··· Texto para leitura ···

29 de janeiro de 2012

Incompleto movimento, de Alberto Bresciani



Alberto Bresciani resolveu lançar seu primeiro livro aos cinquenta anos. É fato interessante, claro. Não sei se deveria ter editado antes, só posso comentar o que tenho em mãos. E tenho um livro consistente, de um poeta seguro, tarimbado. Demorei três meses, fiz quatro leituras da obra. Claro que um poema e outro me agradaram mais e estes li outras vezes. Após a primeira leitura, escrevi uma mensagem para o Bresciani contando que, após ler livros como este, tenho vontade de aposentar a caneta. Acho que isso não é coisa que se diz, mas estou sendo honesto. Saio deprimido de uma obra assim, porque eu queria ter esse domínio da linguagem.

···

--- Instruções do exercício ---
Reproduza o trecho da resenha sobre Incompleto movimento que começa nas palavras "Incompleto movimento, de" e termina logo após "domínio da linguagem.". Os dados têm origem diferente da do texto.

··· Material apresentado ···

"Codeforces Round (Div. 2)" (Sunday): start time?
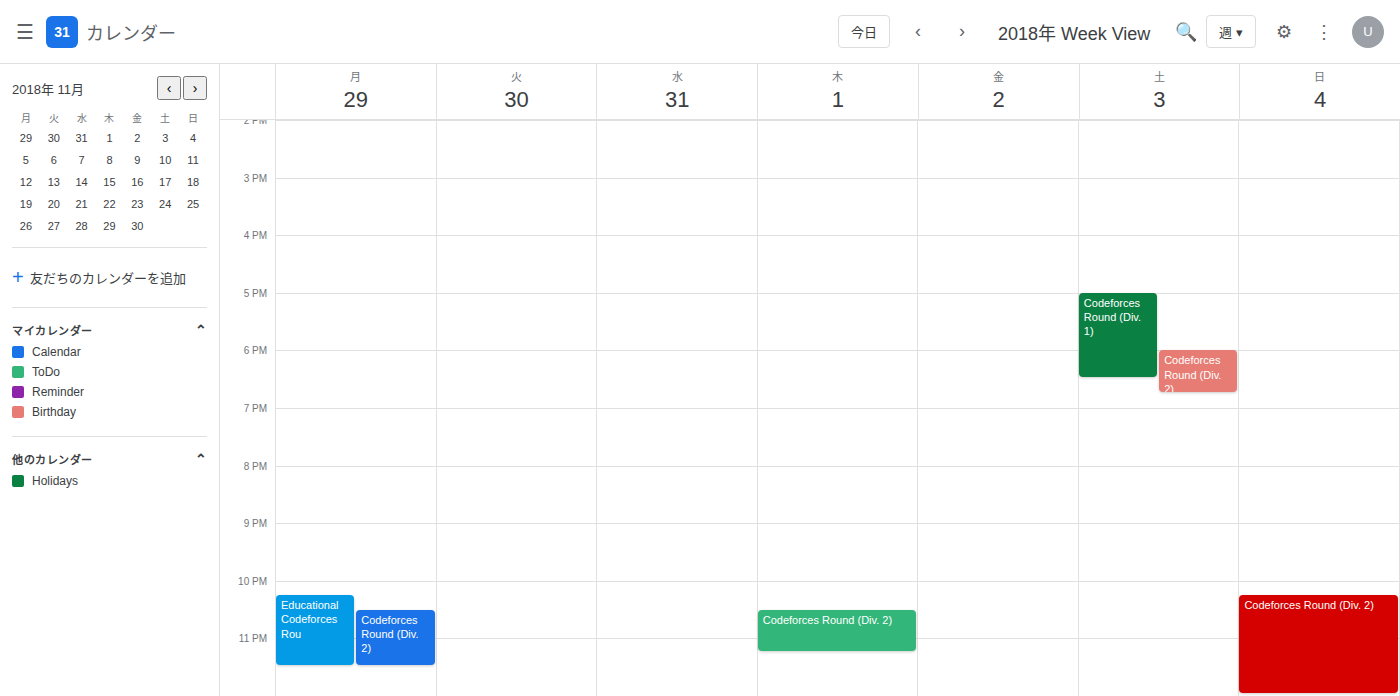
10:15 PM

···
··· Material apresentado ···

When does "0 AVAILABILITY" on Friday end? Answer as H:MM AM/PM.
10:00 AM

···

--- Resultado ---
Incompleto movimento, de Alberto Bresciani



Alberto Bresciani resolveu lançar seu primeiro livro aos cinquenta anos. É fato interessante, claro. Não sei se deveria ter editado antes, só posso comentar o que tenho em mãos. E tenho um livro consistente, de um poeta seguro, tarimbado. Demorei três meses, fiz quatro leituras da obra. Claro que um poema e outro me agradaram mais e estes li outras vezes. Após a primeira leitura, escrevi uma mensagem para o Bresciani contando que, após ler livros como este, tenho vontade de aposentar a caneta. Acho que isso não é coisa que se diz, mas estou sendo honesto. Saio deprimido de uma obra assim, porque eu queria ter esse domínio da linguagem.